→ **DOCUMENT EXTRACT**:
"""

5. Submit designation letter signed by garrison commander or Director, MWR for all
new sponsorship and advertising personnel (AR 215-1, para 7-47 d(4)).
6. Submit annual sponsorship and advertising income reports and by-name lists of top
ten sponsors no later than 31 Oct 2006 for FY06 (AR 215-1, para 7-47 d(4)).
7. Provide appropriate professional development and ethics training to all sponsorship
and advertising personnel (AR 215-1, para 7-47 c(1)).
8. Maximize sponsorship and advertising revenue by developing strong relationships
with your local community. This includes attending local Chambers of Commerce and
other civic group events in cities surrounding the installation. Fort Bragg and Fort Hood
MWR traditionally experience high sponsorship and advertising income due to the size
of the installations. Both installations have been able to further increase their income
because of their participation in local Chamber of Commerce events and “mixers” with
local business owners. Installation Success Stories provides additional information at
9. Partner and build strong relationships with local radio, television and print media.
Exposure is critical to the success of MWR events hosted and held on installations that
are open not only to authorized MWR patrons but also to the local community. An
example is the Army Concert Tour. Many installations have partnerships with their local
radio stations that air promotional announcements about the upcoming event, thus
providing invaluable exposure which results in higher ticket sales. Fort Lewis MWR
partners with a local radio station to advertise the Soldier Show. Through sponsored
free radio announcements that run throughout the day, Fort Lewis MWR is able to draw
a large audience for each performance. Installation Success Stories provides additional
information at http://www.armymwr.org/home/Show_file.asp?fileID=198.
10. Work with your local Public Affairs office. Oftentimes companies approach Public
Affairs offices to gain access to the military community which may result in potential
sponsorship opportunities. Public Affairs officers should refer these companies to the
sponsorship and advertising office as per AR 215-1 since only personnel designated in
writing by installation commanders are authorized to negotiate such opportunities. The
Designation of Sponsorship and Advertising Templat is at
11. Listen to existing and potential sponsors and create events and opportunities that
help them reach their goals and objectives while providing quality events for Soldiers
and their families. The U.S. Garrison Hawaii credits a 400% increase in revenue during
the past four years to their approach of listening to their clients. MWR Hawaii tailors
packages that provide excellent return on investment for sponsors. Installation Success
Stories provides additional information at
12. Consult with program or activity managers to establish events that are appealing to
potential sponsors. Offering quality MWR events ensures lasting relationships with
sponsors and increases the likelihood of renewal. Although this is important for all
installations, it is especially critical for smaller installations that face greater challenges
due to the limited number of Soldiers and MWR patrons. Packaging contributed to
West Point MWR’s increase of sponsorship income. In addition, the sponsorship
manager created a booklet which divides events into categories like children’s events,
Soldier events, etc. Installation Success Stories provides additional information at
13. Attend tradeshows to find and establish contacts with companies that might result
in new sponsors for your programs.

"""

→ **DATA SHOWN**:
"""

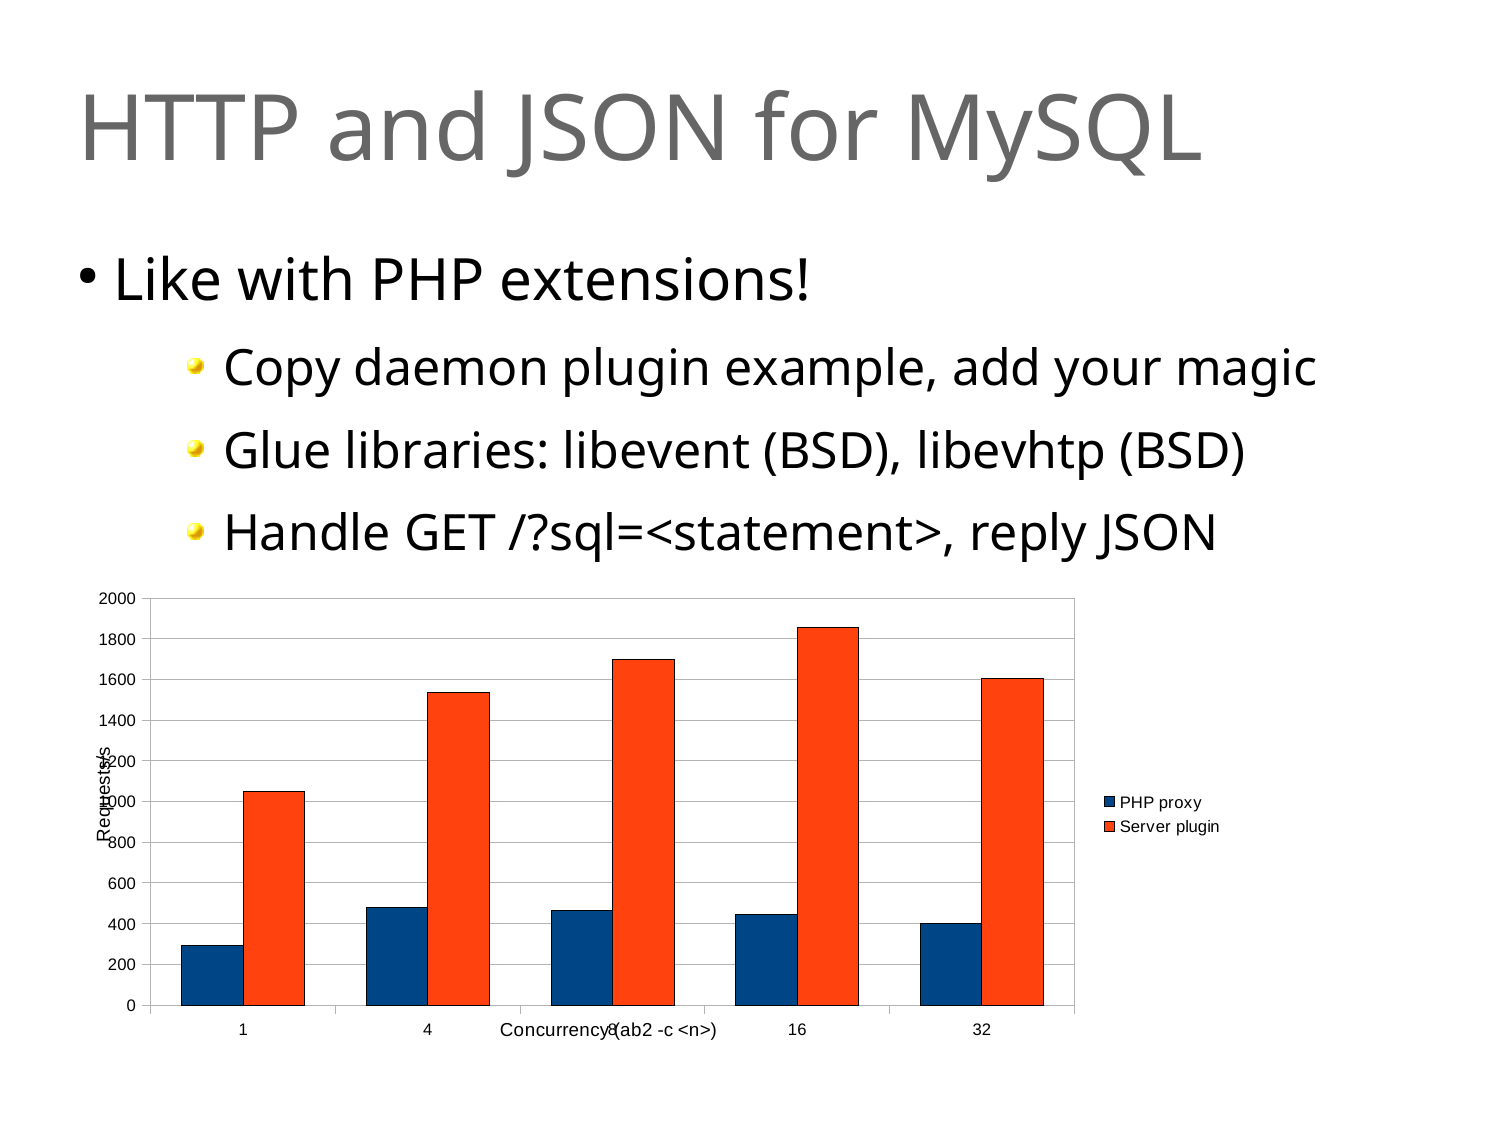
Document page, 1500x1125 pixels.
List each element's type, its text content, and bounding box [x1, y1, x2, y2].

"""

→ **INSTRUCTIONS**:
**1.** Please repeat the part of the sponsorship and advertising guidance starting at "7. Provide appropriate" and ending at "and print media.".
**2.** Sum up the sponsorship and advertising guidance in two sentences.

→ **EXPECTED ANSWERS**:
**1.**
7. Provide appropriate professional development and ethics training to all sponsorship
and advertising personnel (AR 215-1, para 7-47 c(1)).
8. Maximize sponsorship and advertising revenue by developing strong relationships
with your local community. This includes attending local Chambers of Commerce and
other civic group events in cities surrounding the installation. Fort Bragg and Fort Hood
MWR traditionally experience high sponsorship and advertising income due to the size
of the installations. Both installations have been able to further increase their income
because of their participation in local Chamber of Commerce events and “mixers” with
local business owners. Installation Success Stories provides additional information at
9. Partner and build strong relationships with local radio, television and print media.

**2.** The sponsorship and advertising guidance lists steps such as submitting designation letters and annual income reports, training sponsorship and advertising personnel, and building strong relationships with the local community, local media, and the Public Affairs office. It also advises listening to sponsors, working with program or activity managers on events that appeal to sponsors, and attending tradeshows, and it points to successes at Fort Bragg, Fort Hood, Fort Lewis, U.S. Garrison Hawaii, and West Point.